We have been visited by a number of women in late middle age (or older) who struggle to make ends meet.    It is unlikely that their lot in life will improve in the near future, so a place to sit and have a hot cup of coffee, a conversation with friendly faces, and a little monetary assistance, be it only once a year, can bring immeasurable comfort.

Jane has been diagnosed with a neurological disease which affects her memory and as a result can no longer work.  She also needs surgery on her painful knees.  Because of long-time domestic abuse, she has suffered from PTSD for many years.  She is on state disability and is in the process of applying for social security relief.     Jane is still able to drive her small car so we gave her a voucher for gasoline so she can more easily make it to group counseling sessions rather than walking to the bus stop.

Belinda had pneumonia.    She called us from the hospital to explain why she couldn't come by to see us, that she had received a pledge from St.

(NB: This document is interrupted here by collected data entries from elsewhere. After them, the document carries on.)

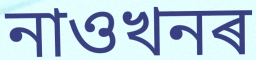
নাওখনৰ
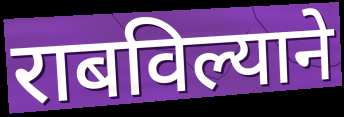
राबविल्याने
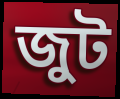
জুট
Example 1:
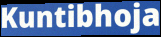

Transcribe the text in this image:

Kuntibhoja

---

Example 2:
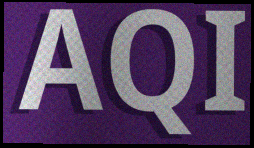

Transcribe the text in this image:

AQI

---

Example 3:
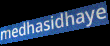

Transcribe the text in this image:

medhasidhaye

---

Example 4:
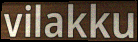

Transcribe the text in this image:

vilakku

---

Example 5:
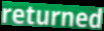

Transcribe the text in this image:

returned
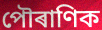
পৌৰাণিক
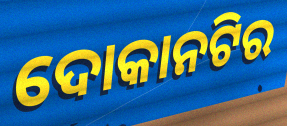
ଦୋକାନଟିର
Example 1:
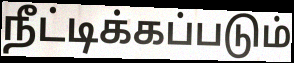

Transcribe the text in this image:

நீட்டிக்கப்படும்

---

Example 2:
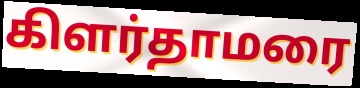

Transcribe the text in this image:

கிளர்தாமரை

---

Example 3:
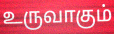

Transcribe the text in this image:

உருவாகும்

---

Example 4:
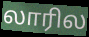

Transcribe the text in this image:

லாரில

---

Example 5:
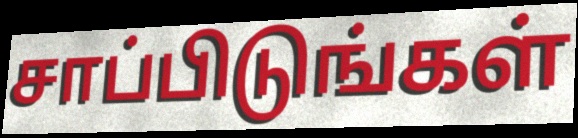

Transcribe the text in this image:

சாப்பிடுங்கள்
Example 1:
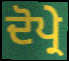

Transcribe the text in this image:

ਦੋਪ੍ਰੇ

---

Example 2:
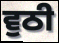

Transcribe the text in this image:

ਵੁਠੀ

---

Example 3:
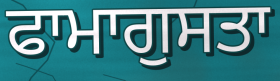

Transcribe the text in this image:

ਫਾਮਾਗੁਸਤਾ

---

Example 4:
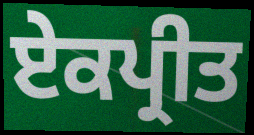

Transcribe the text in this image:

ਏਕਪ੍ਰੀਤ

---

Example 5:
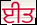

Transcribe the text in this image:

ਈਤ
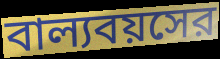
বাল্যবয়সের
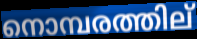
നൊമ്പരത്തില്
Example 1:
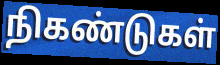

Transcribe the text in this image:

நிகண்டுகள்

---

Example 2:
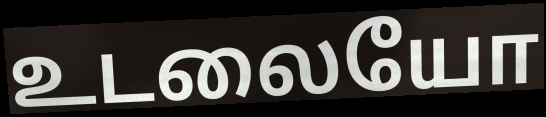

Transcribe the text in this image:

உடலையோ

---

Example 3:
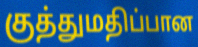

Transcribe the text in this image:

குத்துமதிப்பான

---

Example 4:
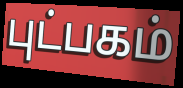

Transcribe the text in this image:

புட்பகம்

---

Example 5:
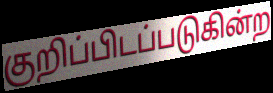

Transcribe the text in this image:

குறிப்பிடப்படுகின்ற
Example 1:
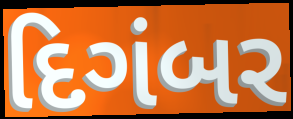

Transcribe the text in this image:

દિગંબર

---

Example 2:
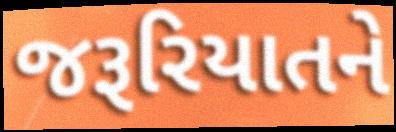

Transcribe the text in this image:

જરૂરિયાતને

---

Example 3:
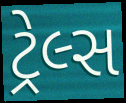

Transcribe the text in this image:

ટ્રેલ્સ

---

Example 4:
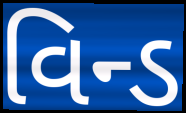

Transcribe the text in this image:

વિન્ડ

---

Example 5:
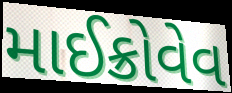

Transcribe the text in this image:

માઈક્રોવેવ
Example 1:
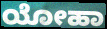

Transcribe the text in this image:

ಯೋಹಾ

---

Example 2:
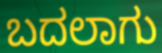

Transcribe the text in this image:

ಬದಲಾಗು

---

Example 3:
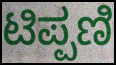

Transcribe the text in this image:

ಟಿಪ್ಪಣಿ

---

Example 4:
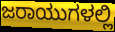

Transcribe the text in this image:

ಜರಾಯುಗಳಲ್ಲಿ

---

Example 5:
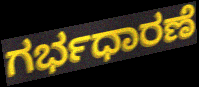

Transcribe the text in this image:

ಗರ್ಭಧಾರಣೆ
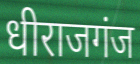
धीराजगंज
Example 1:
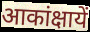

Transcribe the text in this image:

आकांक्षायें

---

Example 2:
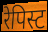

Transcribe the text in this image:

रेपिस्ट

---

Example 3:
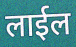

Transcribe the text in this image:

लाईल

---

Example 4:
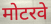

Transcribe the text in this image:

मोटरवे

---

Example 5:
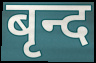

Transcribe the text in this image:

बृन्द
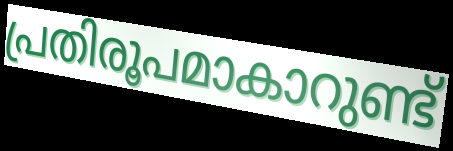
പ്രതിരൂപമാകാറുണ്ട്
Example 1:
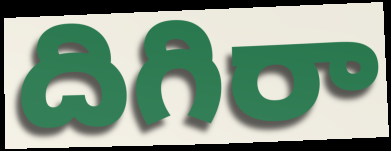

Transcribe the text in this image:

దిగిరా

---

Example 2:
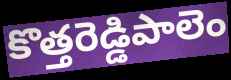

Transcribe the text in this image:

కొత్తరెడ్డిపాలెం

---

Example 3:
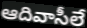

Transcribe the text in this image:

ఆదివాసీలే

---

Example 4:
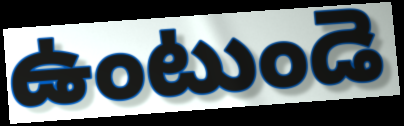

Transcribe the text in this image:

ఉంటుండె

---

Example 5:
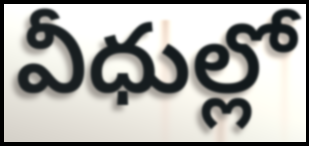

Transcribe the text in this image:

వీధుల్లో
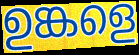
ഉങ്കളെ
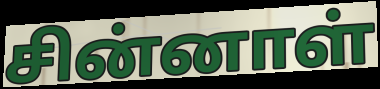
சின்னாள்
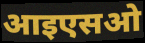
आइएसओ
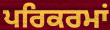
ਪਰਿਕਰਮਾਂ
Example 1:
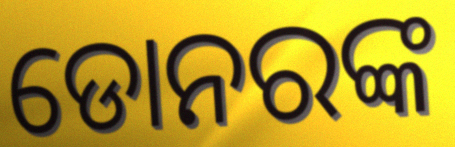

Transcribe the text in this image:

ଡୋନରଙ୍କ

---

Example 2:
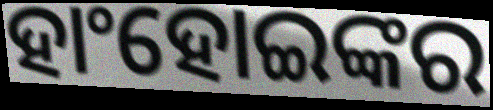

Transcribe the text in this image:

ହାଂହୋଇଙ୍କର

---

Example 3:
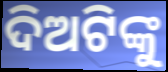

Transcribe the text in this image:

ଦିଅଟିଙ୍କୁ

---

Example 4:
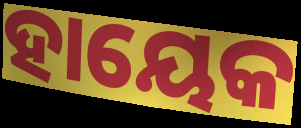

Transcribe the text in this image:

ହାୟେକ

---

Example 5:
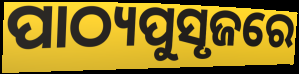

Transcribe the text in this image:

ପାଠ୍ୟପୁସୃଜରେ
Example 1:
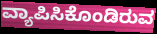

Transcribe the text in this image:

ವ್ಯಾಪಿಸಿಕೊಂಡಿರುವ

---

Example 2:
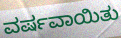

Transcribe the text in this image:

ವರ್ಷವಾಯಿತು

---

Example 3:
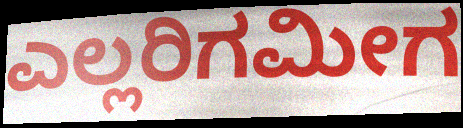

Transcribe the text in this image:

ಎಲ್ಲರಿಗಮೀಗ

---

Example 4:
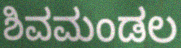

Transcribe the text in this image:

ಶಿವಮಂಡಲ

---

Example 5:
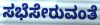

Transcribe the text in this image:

ಸಭೆಸೇರುವಂತೆ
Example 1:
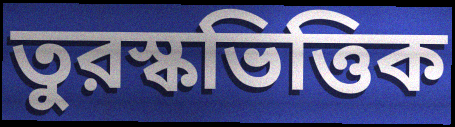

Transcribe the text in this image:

তুরস্কভিত্তিক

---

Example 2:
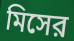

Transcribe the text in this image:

মিসের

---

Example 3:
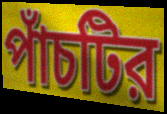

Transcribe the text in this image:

পাঁচটির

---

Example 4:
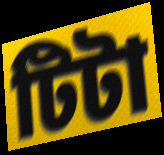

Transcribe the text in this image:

টিটা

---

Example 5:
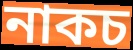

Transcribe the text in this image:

নাকচ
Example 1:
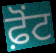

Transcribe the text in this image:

ਫ਼ੋਂਟ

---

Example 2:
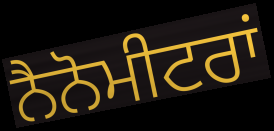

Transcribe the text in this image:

ਨੈਨੋਮੀਟਰਾਂ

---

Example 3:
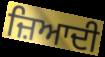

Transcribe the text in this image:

ਜ਼ਿਆਦੀ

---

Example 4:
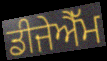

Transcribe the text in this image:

ਡੀਜੇਐੱਮ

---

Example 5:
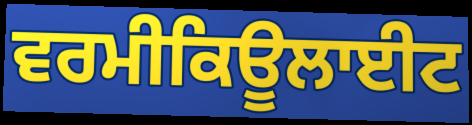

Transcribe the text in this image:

ਵਰਮੀਕਿਊਲਾਈਟ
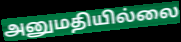
அனுமதியில்லை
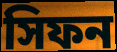
সিফন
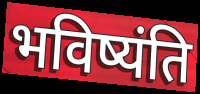
भविष्यंति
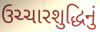
ઉચ્ચારશુદ્ધિનું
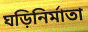
ঘড়িনির্মাতা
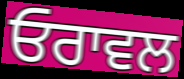
ਓਰਾਵਲ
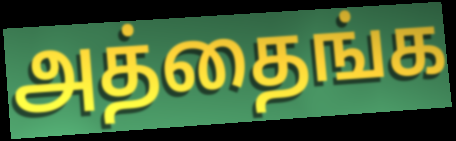
அத்தைங்க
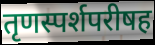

Paul's Alms Ministry the week before and needed the church network's help to pay her monthly phone bill.   It was her lifeline and her only way of keeping in touch with helpful neighbors.    We verified her plight with both the hospital and St. Paul's, and delivered our pledge by hand into St. Paul's safekeeping. 

Estelle is well educated with an advanced degree earned in her adult years and on which she is still paying student loans of $250 per month.     She is now unable to work.  She is also the sole caretaker of her adult schizophrenic son who lives with her.   Their combined income is $1500 per month which is considered too large for her to qualify for many kinds of  assistance.    She is hoping for forgiveness of her student loan, but until that happens, it is difficult to make ends meet.   We gave her a pledge towards payment of her power bill.   A TV switched on for most hours of the day is essential in the daily routine of her son.

These stories are often difficult to hear, but the women are stoic and struggle along as best they can.  On their behalf, we thank you for your continuing monetary support of our ministry.  Blessings to them--and to you.